AIM OF THE EXERCISE: Arrange every line of the records below as a numbered list, leaving out any blank lines.

Dataset excerpts:
"""
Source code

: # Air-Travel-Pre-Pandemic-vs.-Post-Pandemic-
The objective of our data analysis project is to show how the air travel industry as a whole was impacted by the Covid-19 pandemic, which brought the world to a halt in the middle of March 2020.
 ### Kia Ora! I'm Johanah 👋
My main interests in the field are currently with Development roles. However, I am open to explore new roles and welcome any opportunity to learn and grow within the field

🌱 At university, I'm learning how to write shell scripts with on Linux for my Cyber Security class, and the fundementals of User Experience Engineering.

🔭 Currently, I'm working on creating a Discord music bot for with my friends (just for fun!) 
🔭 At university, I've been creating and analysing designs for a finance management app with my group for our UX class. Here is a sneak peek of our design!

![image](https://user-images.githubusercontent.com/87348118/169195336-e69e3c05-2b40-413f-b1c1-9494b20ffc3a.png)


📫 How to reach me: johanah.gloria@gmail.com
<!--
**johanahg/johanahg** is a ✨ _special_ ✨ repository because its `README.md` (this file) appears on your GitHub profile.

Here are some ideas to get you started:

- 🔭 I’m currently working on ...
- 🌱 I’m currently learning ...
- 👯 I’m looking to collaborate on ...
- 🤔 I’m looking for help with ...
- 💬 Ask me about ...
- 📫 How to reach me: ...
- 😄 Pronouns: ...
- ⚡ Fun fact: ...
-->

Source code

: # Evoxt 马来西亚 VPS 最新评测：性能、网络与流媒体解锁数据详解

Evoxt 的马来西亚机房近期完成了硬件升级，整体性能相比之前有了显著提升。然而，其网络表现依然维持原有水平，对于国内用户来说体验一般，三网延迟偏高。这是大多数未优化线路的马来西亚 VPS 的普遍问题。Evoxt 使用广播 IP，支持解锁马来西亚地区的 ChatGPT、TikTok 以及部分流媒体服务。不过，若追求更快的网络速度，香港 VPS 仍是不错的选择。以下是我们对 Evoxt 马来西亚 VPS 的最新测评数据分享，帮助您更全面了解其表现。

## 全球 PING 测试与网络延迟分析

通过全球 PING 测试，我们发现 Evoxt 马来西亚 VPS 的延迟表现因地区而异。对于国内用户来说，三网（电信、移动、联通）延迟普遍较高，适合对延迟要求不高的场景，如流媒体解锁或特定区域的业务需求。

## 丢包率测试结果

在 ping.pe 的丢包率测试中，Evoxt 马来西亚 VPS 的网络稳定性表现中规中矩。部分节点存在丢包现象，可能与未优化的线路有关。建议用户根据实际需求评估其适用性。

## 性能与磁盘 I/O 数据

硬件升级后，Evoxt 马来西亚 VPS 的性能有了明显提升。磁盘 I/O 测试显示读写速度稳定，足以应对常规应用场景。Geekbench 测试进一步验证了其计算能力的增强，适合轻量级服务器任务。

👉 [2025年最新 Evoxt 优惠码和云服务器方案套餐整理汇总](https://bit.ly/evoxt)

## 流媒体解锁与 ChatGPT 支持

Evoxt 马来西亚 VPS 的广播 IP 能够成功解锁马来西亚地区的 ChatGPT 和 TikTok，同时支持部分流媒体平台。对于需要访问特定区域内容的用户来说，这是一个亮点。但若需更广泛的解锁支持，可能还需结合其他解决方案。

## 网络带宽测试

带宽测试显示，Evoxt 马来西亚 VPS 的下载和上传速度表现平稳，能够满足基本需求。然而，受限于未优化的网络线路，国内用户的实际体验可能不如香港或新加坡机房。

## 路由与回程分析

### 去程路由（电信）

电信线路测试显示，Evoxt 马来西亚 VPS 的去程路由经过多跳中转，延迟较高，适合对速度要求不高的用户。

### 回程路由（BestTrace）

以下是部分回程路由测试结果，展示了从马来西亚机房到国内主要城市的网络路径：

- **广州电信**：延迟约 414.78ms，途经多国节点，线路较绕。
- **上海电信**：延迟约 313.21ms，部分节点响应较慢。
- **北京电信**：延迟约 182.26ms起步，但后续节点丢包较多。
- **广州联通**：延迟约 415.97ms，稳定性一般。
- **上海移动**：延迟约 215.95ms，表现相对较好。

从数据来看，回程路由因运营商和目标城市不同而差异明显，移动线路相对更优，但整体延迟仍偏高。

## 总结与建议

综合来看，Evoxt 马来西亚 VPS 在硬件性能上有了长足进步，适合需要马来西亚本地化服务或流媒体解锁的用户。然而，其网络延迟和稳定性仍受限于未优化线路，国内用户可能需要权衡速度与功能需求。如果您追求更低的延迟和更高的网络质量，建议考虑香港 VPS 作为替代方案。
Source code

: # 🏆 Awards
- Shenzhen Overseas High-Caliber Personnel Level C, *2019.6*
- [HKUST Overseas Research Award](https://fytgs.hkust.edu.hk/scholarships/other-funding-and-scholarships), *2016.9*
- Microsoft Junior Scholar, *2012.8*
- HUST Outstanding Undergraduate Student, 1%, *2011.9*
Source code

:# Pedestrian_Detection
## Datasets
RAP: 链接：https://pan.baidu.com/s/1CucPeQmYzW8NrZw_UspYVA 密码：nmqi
"""
EXERCISE SOLUTION:
1. Source code
2. : # Air-Travel-Pre-Pandemic-vs.-Post-Pandemic-
3. The objective of our data analysis project is to show how the air travel industry as a whole was impacted by the Covid-19 pandemic, which brought the world to a halt in the middle of March 2020.
4.  ### Kia Ora! I'm Johanah 👋
5. My main interests in the field are currently with Development roles. However, I am open to explore new roles and welcome any opportunity to learn and grow within the field
6. 🌱 At university, I'm learning how to write shell scripts with on Linux for my Cyber Security class, and the fundementals of User Experience Engineering.
7. 🔭 Currently, I'm working on creating a Discord music bot for with my friends (just for fun!) 
8. 🔭 At university, I've been creating and analysing designs for a finance management app with my group for our UX class. Here is a sneak peek of our design!
9. ![image](https://user-images.githubusercontent.com/87348118/169195336-e69e3c05-2b40-413f-b1c1-9494b20ffc3a.png)
10. 📫 How to reach me: johanah.gloria@gmail.com
11. <!--
12. **johanahg/johanahg** is a ✨ _special_ ✨ repository because its `README.md` (this file) appears on your GitHub profile.
13. Here are some ideas to get you started:
14. - 🔭 I’m currently working on ...
15. - 🌱 I’m currently learning ...
16. - 👯 I’m looking to collaborate on ...
17. - 🤔 I’m looking for help with ...
18. - 💬 Ask me about ...
19. - 📫 How to reach me: ...
20. - 😄 Pronouns: ...
21. - ⚡ Fun fact: ...
22. -->
23. Source code
24. : # Evoxt 马来西亚 VPS 最新评测：性能、网络与流媒体解锁数据详解
25. Evoxt 的马来西亚机房近期完成了硬件升级，整体性能相比之前有了显著提升。然而，其网络表现依然维持原有水平，对于国内用户来说体验一般，三网延迟偏高。这是大多数未优化线路的马来西亚 VPS 的普遍问题。Evoxt 使用广播 IP，支持解锁马来西亚地区的 ChatGPT、TikTok 以及部分流媒体服务。不过，若追求更快的网络速度，香港 VPS 仍是不错的选择。以下是我们对 Evoxt 马来西亚 VPS 的最新测评数据分享，帮助您更全面了解其表现。
26. ## 全球 PING 测试与网络延迟分析
27. 通过全球 PING 测试，我们发现 Evoxt 马来西亚 VPS 的延迟表现因地区而异。对于国内用户来说，三网（电信、移动、联通）延迟普遍较高，适合对延迟要求不高的场景，如流媒体解锁或特定区域的业务需求。
28. ## 丢包率测试结果
29. 在 ping.pe 的丢包率测试中，Evoxt 马来西亚 VPS 的网络稳定性表现中规中矩。部分节点存在丢包现象，可能与未优化的线路有关。建议用户根据实际需求评估其适用性。
30. ## 性能与磁盘 I/O 数据
31. 硬件升级后，Evoxt 马来西亚 VPS 的性能有了明显提升。磁盘 I/O 测试显示读写速度稳定，足以应对常规应用场景。Geekbench 测试进一步验证了其计算能力的增强，适合轻量级服务器任务。
32. 👉 [2025年最新 Evoxt 优惠码和云服务器方案套餐整理汇总](https://bit.ly/evoxt)
33. ## 流媒体解锁与 ChatGPT 支持
34. Evoxt 马来西亚 VPS 的广播 IP 能够成功解锁马来西亚地区的 ChatGPT 和 TikTok，同时支持部分流媒体平台。对于需要访问特定区域内容的用户来说，这是一个亮点。但若需更广泛的解锁支持，可能还需结合其他解决方案。
35. ## 网络带宽测试
36. 带宽测试显示，Evoxt 马来西亚 VPS 的下载和上传速度表现平稳，能够满足基本需求。然而，受限于未优化的网络线路，国内用户的实际体验可能不如香港或新加坡机房。
37. ## 路由与回程分析
38. ### 去程路由（电信）
39. 电信线路测试显示，Evoxt 马来西亚 VPS 的去程路由经过多跳中转，延迟较高，适合对速度要求不高的用户。
40. ### 回程路由（BestTrace）
41. 以下是部分回程路由测试结果，展示了从马来西亚机房到国内主要城市的网络路径：
42. - **广州电信**：延迟约 414.78ms，途经多国节点，线路较绕。
43. - **上海电信**：延迟约 313.21ms，部分节点响应较慢。
44. - **北京电信**：延迟约 182.26ms起步，但后续节点丢包较多。
45. - **广州联通**：延迟约 415.97ms，稳定性一般。
46. - **上海移动**：延迟约 215.95ms，表现相对较好。
47. 从数据来看，回程路由因运营商和目标城市不同而差异明显，移动线路相对更优，但整体延迟仍偏高。
48. ## 总结与建议
49. 综合来看，Evoxt 马来西亚 VPS 在硬件性能上有了长足进步，适合需要马来西亚本地化服务或流媒体解锁的用户。然而，其网络延迟和稳定性仍受限于未优化线路，国内用户可能需要权衡速度与功能需求。如果您追求更低的延迟和更高的网络质量，建议考虑香港 VPS 作为替代方案。
50. Source code
51. : # 🏆 Awards
52. - Shenzhen Overseas High-Caliber Personnel Level C, *2019.6*
53. - [HKUST Overseas Research Award](https://fytgs.hkust.edu.hk/scholarships/other-funding-and-scholarships), *2016.9*
54. - Microsoft Junior Scholar, *2012.8*
55. - HUST Outstanding Undergraduate Student, 1%, *2011.9*
56. Source code
57. :# Pedestrian_Detection
58. ## Datasets
59. RAP: 链接：https://pan.baidu.com/s/1CucPeQmYzW8NrZw_UspYVA 密码：nmqi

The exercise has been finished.